Airline pilots believe this equivalence and transparency should apply across the board. The International Federation of Air Line Pilots Assns. believes UAV systems should be "regarded in every way as an aircraft," complying with "all existing certification, licensing and operations rules and regulations that would be applicable to the same class of manned aircraft." This should cover UAV pilot/operator qualifications and operating time restrictions as well as emergency procedures, ATM procedures adherence and so on.

In the US, FAA currently requires any ground-based operator of a UAV to have at least a private pilot's license with an instrument rating.
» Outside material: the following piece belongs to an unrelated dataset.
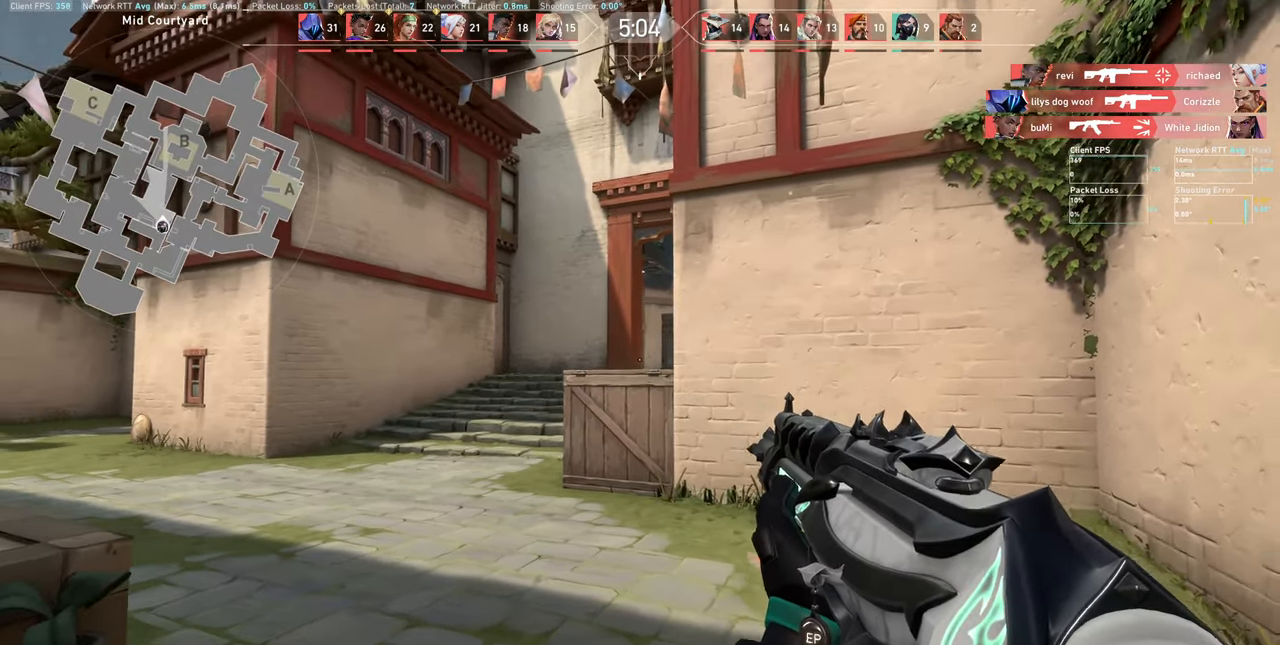
{"keys": ["a"], "mouse": [], "events": [[167, "d", "up"], [500, "a", "down"]]}
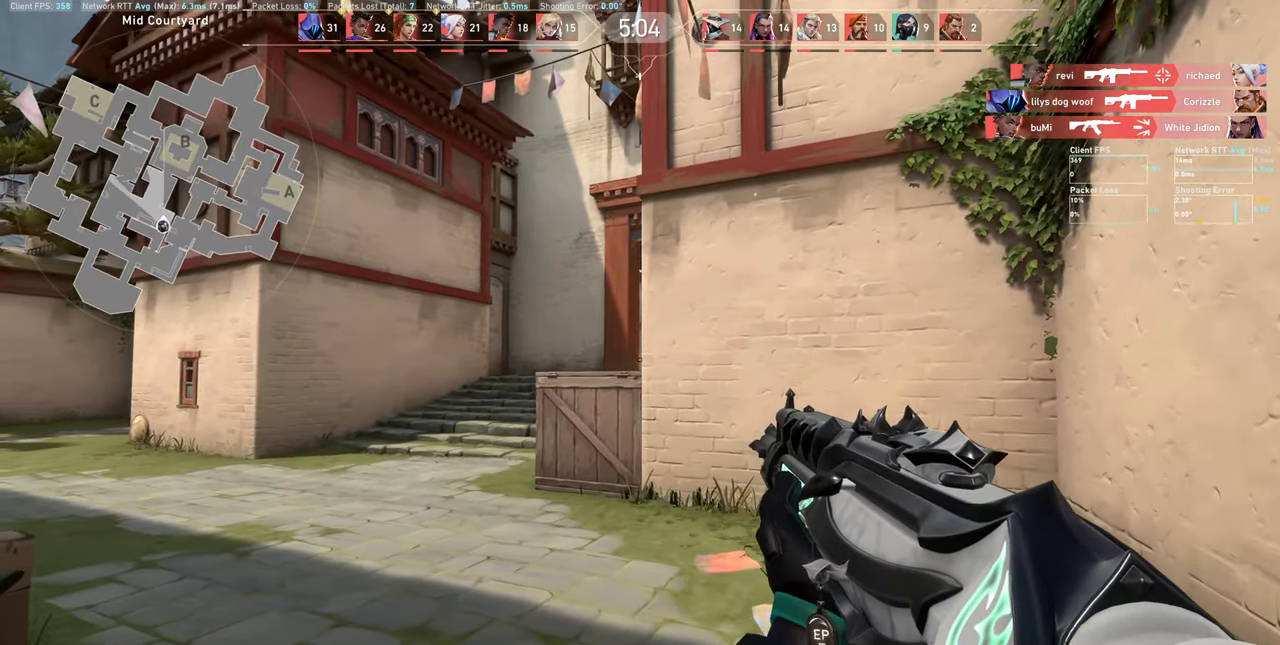
{"keys": ["d"], "mouse": [], "events": [[117, "a", "up"], [417, "d", "down"]]}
UK CAA says it doesn't want to be prescriptive on personnel licensing at this stage but suggests that a human operating a UAV in the airways probably will need to be trained and qualified to the equivalent level of an airline pilot. At the other end of the scale, if a UAV is operating only in class G airspace, the operator probably only would be required to hold a PPL.

IFALPA insists that "Any UAV or operating system which cannot comply with these rules should be restricted to segregated airspace. Furthermore, the Federation argues that it is not acceptable to alter existing rules and regulations in order to facilitate the integration of these aircraft, although it does acknowledge that some of these rules may be irrelevant to UAVs." But ultimately, "IFALPA does not believe that UAV technology is capable of replacing human capabilities, especially in complex and safety critical situations."